We are witnessing a sea change in the way we threaten and protect information privacy. The rise of Big Data—meaning powerful new methods of data analytics directed at massive, highly interconnected databases of information—will exacerbate privacy problems and put particular pressure on privacy regulation. The laws, regulations, and enforcement mechanisms we have developed in the first century of information privacy law are fundamentally hampered by the special features of Big Data. Big Data will force us to rethink how we regulate privacy.

To do that, we first need to understand what has changed, by surveying Big Data and cataloging what is new. Big Data includes powerful techniques for reidentification, the focus of my last Article, but it encompasses much more. Two features of Big Data, in particular, interfere with the way we regulate privacy. First, Big Data produces results that defy human intuition and resist prediction. The paradigmatic output of Big Data is the surprising correlation. Second, the underlying mechanisms that make Big Data work are often inscrutable to human understanding. Big Data reveals patterns and correlations, not mental models. B is correlated with A, Big Data reveals, but it cannot tell us why, and given the counter-intuitiveness of the result, we are sometimes left unable even to guess.
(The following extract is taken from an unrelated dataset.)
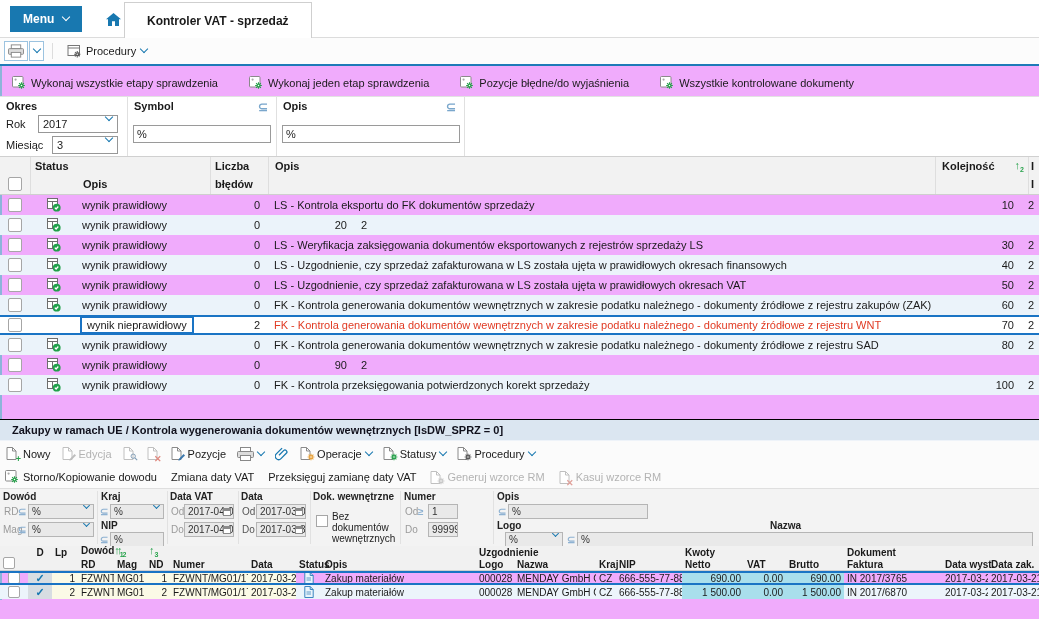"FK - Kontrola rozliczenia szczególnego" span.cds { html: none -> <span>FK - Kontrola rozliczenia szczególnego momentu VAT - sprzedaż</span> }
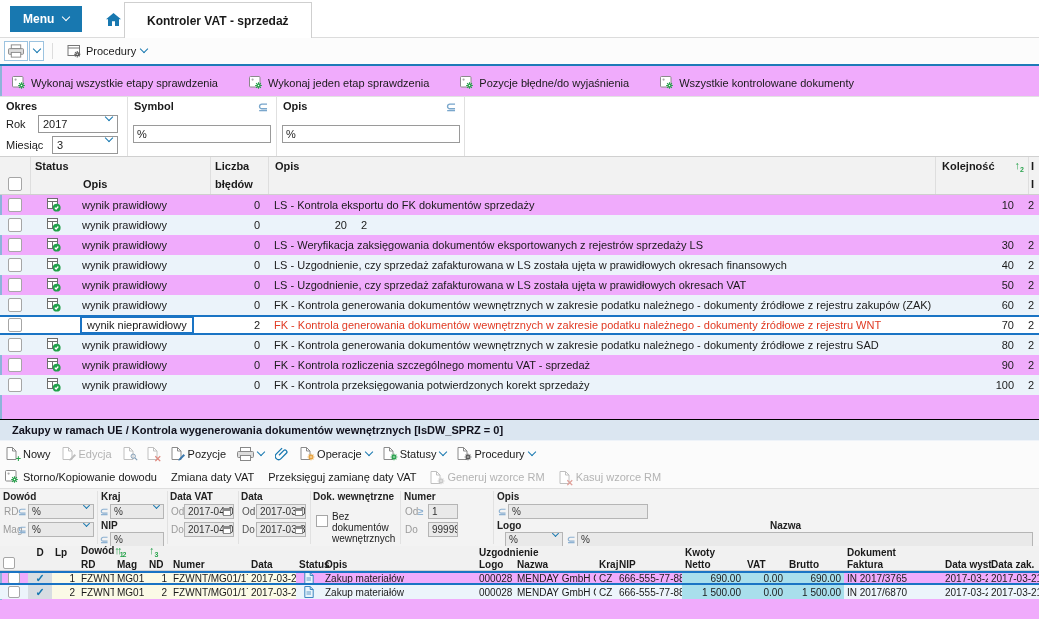"Zakupy w ramach UE /" .dtitle { border-top: 1px solid #000000 -> 6px solid #000000 }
Big Data’s surprising correlations and inscrutability will break the two predominant methods we use to regulate privacy today, what I call the “bad data list” approach and the Fair Information Practice Principles approach. Both approaches rely on transparency and predictability, two things that Big Data fundamentally resists. Neither regulatory method can survive Big Data, and we cannot salvage either using only small tweaks and extensions. We need to start over.